→ Exercise directions
Produce a perfect copy of the listing, matching each line.

>>>

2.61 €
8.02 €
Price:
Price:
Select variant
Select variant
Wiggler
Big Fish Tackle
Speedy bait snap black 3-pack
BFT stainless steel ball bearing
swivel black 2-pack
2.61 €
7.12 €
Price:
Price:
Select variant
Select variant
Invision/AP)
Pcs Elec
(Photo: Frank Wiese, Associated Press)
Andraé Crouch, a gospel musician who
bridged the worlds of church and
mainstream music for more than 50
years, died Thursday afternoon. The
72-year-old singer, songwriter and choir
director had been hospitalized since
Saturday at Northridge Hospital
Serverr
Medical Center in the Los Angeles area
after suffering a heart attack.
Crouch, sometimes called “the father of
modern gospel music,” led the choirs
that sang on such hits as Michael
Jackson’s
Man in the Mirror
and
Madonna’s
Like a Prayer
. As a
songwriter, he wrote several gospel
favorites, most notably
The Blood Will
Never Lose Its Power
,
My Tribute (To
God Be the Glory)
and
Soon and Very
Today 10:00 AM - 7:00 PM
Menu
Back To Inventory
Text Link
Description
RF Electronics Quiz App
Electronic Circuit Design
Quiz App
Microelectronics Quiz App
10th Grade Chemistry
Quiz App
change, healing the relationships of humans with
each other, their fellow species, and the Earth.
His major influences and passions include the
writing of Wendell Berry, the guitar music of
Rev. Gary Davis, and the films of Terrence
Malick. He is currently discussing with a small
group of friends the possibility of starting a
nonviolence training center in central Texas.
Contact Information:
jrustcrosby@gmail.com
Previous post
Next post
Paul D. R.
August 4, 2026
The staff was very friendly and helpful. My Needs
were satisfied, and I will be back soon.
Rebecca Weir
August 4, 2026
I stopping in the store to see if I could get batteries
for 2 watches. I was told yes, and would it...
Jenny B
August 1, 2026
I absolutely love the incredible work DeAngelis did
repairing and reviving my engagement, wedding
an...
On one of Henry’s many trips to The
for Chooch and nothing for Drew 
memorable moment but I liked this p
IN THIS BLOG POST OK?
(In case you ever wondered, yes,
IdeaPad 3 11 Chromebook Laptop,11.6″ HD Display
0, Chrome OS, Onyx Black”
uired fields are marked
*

<<<

→ Solution
2.61 €
8.02 €
Price:
Price:
Select variant
Select variant
Wiggler
Big Fish Tackle
Speedy bait snap black 3-pack
BFT stainless steel ball bearing
swivel black 2-pack
2.61 €
7.12 €
Price:
Price:
Select variant
Select variant
Invision/AP)
Pcs Elec
(Photo: Frank Wiese, Associated Press)
Andraé Crouch, a gospel musician who
bridged the worlds of church and
mainstream music for more than 50
years, died Thursday afternoon. The
72-year-old singer, songwriter and choir
director had been hospitalized since
Saturday at Northridge Hospital
Serverr
Medical Center in the Los Angeles area
after suffering a heart attack.
Crouch, sometimes called “the father of
modern gospel music,” led the choirs
that sang on such hits as Michael
Jackson’s
Man in the Mirror
and
Madonna’s
Like a Prayer
. As a
songwriter, he wrote several gospel
favorites, most notably
The Blood Will
Never Lose Its Power
,
My Tribute (To
God Be the Glory)
and
Soon and Very
Today 10:00 AM - 7:00 PM
Menu
Back To Inventory
Text Link
Description
RF Electronics Quiz App
Electronic Circuit Design
Quiz App
Microelectronics Quiz App
10th Grade Chemistry
Quiz App
change, healing the relationships of humans with
each other, their fellow species, and the Earth.
His major influences and passions include the
writing of Wendell Berry, the guitar music of
Rev. Gary Davis, and the films of Terrence
Malick. He is currently discussing with a small
group of friends the possibility of starting a
nonviolence training center in central Texas.
Contact Information:
jrustcrosby@gmail.com
Previous post
Next post
Paul D. R.
August 4, 2026
The staff was very friendly and helpful. My Needs
were satisfied, and I will be back soon.
Rebecca Weir
August 4, 2026
I stopping in the store to see if I could get batteries
for 2 watches. I was told yes, and would it...
Jenny B
August 1, 2026
I absolutely love the incredible work DeAngelis did
repairing and reviving my engagement, wedding
an...
On one of Henry’s many trips to The
for Chooch and nothing for Drew 
memorable moment but I liked this p
IN THIS BLOG POST OK?
(In case you ever wondered, yes,
IdeaPad 3 11 Chromebook Laptop,11.6″ HD Display
0, Chrome OS, Onyx Black”
uired fields are marked
*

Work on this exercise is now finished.